• [Task requirements] Please return the lines of the data below, word for word, from the first line through the line containing "lable and do something different.".

• [Dataset]
****

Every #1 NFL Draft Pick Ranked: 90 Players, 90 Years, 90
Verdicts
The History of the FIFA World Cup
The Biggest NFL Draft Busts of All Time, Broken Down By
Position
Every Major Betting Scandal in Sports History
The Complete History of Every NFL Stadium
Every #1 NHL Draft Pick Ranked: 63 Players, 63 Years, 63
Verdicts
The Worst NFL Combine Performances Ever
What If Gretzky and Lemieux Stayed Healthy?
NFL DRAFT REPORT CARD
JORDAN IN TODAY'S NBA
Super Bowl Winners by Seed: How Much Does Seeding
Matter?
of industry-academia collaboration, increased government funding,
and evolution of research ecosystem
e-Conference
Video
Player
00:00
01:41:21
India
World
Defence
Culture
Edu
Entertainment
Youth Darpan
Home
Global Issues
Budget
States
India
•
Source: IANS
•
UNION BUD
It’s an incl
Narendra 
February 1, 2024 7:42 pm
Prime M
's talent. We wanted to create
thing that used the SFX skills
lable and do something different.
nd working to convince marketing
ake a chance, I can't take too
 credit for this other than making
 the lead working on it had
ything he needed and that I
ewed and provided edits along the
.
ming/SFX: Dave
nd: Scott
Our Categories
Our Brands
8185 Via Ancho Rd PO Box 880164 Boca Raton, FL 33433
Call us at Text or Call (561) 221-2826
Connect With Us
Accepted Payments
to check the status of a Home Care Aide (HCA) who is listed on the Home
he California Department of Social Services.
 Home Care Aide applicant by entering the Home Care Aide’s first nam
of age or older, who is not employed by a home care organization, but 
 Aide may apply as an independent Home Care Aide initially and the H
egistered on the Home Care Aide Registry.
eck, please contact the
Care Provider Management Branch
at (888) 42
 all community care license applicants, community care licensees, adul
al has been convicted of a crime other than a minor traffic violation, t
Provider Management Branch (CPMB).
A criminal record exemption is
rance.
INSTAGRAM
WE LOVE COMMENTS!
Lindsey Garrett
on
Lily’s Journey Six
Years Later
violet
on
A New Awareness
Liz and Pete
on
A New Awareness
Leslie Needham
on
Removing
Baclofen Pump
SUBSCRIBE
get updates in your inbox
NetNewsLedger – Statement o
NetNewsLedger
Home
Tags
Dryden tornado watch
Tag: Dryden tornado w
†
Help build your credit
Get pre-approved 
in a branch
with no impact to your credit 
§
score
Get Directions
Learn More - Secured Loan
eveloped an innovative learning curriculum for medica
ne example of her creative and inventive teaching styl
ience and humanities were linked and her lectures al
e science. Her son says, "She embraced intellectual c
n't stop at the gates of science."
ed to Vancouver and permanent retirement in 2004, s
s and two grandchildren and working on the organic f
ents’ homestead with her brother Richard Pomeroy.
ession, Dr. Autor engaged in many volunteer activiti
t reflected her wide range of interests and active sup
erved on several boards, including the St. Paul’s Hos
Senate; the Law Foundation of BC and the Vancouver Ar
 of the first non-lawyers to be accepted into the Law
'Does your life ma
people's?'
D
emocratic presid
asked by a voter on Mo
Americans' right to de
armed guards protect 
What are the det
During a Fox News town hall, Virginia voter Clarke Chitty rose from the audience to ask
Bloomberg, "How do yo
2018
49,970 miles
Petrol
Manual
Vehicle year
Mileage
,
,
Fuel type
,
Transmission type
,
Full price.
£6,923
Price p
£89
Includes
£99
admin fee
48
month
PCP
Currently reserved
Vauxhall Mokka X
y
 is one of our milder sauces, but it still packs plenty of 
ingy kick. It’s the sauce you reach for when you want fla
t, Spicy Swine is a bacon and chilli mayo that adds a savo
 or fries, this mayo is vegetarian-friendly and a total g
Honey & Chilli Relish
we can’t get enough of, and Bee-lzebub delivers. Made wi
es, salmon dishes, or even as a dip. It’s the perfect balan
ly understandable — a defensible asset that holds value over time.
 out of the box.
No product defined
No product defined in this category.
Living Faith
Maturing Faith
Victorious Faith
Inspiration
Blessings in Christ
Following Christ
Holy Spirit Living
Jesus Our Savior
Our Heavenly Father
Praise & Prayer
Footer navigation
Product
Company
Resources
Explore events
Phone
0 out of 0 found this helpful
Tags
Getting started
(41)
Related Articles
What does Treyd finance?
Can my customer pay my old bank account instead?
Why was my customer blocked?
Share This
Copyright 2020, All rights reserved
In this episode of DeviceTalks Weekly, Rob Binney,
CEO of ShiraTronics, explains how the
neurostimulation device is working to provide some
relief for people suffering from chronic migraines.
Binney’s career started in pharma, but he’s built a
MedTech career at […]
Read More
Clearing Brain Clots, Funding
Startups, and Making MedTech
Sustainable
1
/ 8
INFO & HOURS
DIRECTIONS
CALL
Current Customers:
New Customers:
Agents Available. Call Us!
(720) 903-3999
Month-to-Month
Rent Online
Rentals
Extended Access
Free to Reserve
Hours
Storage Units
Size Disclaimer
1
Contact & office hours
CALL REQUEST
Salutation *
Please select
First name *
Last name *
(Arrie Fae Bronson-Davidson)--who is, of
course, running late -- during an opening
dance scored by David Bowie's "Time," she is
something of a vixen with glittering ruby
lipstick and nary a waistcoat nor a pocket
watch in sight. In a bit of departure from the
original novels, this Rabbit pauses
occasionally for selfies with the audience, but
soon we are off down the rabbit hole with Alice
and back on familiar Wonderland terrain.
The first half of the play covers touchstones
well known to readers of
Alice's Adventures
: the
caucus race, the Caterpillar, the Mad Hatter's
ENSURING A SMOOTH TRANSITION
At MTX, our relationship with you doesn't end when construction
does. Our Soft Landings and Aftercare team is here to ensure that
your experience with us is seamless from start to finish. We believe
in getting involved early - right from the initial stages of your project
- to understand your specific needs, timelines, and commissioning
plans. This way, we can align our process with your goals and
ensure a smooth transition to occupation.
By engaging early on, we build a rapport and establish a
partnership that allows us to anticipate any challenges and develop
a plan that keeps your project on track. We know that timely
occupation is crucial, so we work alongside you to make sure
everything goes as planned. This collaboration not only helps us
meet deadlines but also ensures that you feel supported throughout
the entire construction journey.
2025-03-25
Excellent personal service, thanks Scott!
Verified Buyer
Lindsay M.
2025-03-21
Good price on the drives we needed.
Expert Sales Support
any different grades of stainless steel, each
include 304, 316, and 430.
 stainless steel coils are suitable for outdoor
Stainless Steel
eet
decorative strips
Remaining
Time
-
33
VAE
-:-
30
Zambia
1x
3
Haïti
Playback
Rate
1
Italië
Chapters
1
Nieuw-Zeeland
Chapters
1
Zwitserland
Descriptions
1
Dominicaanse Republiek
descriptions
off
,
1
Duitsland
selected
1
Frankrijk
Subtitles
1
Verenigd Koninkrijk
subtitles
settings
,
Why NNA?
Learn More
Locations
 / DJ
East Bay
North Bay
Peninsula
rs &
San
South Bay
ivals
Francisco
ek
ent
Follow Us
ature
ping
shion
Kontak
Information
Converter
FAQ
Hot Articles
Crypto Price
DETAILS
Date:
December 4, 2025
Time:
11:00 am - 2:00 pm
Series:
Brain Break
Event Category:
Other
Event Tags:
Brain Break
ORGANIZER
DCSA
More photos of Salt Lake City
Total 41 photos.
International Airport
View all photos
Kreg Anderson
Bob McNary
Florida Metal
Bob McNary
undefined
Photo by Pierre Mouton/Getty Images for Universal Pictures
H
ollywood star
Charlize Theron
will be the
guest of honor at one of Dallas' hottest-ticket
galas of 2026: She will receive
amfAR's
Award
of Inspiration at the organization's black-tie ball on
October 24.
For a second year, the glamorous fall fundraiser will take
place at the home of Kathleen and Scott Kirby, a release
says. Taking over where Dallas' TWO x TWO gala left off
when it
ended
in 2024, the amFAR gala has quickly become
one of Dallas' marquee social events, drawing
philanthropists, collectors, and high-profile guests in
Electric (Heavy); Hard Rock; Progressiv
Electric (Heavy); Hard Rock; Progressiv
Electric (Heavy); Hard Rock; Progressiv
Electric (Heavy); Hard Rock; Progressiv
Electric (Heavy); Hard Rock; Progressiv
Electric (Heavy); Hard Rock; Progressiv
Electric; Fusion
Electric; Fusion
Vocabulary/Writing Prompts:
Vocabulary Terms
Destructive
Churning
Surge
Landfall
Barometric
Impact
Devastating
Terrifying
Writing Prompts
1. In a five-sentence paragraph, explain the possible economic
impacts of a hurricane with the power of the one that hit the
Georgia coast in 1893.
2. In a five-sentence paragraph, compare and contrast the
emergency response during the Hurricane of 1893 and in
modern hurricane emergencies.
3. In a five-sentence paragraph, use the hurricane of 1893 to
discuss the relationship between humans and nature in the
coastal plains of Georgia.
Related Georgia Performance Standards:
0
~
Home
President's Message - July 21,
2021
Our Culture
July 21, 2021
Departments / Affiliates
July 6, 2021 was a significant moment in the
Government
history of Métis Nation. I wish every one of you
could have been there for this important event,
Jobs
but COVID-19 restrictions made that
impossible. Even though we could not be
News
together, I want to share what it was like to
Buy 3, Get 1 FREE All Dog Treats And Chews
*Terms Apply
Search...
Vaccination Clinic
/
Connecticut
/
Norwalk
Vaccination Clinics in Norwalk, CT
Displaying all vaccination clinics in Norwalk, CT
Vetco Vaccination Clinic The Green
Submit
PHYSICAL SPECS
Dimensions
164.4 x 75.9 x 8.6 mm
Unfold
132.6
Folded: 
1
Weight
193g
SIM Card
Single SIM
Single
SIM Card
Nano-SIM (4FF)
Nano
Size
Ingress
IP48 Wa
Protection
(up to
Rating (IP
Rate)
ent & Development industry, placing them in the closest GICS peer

****

• [Task output]
Every #1 NFL Draft Pick Ranked: 90 Players, 90 Years, 90
Verdicts
The History of the FIFA World Cup
The Biggest NFL Draft Busts of All Time, Broken Down By
Position
Every Major Betting Scandal in Sports History
The Complete History of Every NFL Stadium
Every #1 NHL Draft Pick Ranked: 63 Players, 63 Years, 63
Verdicts
The Worst NFL Combine Performances Ever
What If Gretzky and Lemieux Stayed Healthy?
NFL DRAFT REPORT CARD
JORDAN IN TODAY'S NBA
Super Bowl Winners by Seed: How Much Does Seeding
Matter?
of industry-academia collaboration, increased government funding,
and evolution of research ecosystem
e-Conference
Video
Player
00:00
01:41:21
India
World
Defence
Culture
Edu
Entertainment
Youth Darpan
Home
Global Issues
Budget
States
India
•
Source: IANS
•
UNION BUD
It’s an incl
Narendra 
February 1, 2024 7:42 pm
Prime M
's talent. We wanted to create
thing that used the SFX skills
lable and do something different.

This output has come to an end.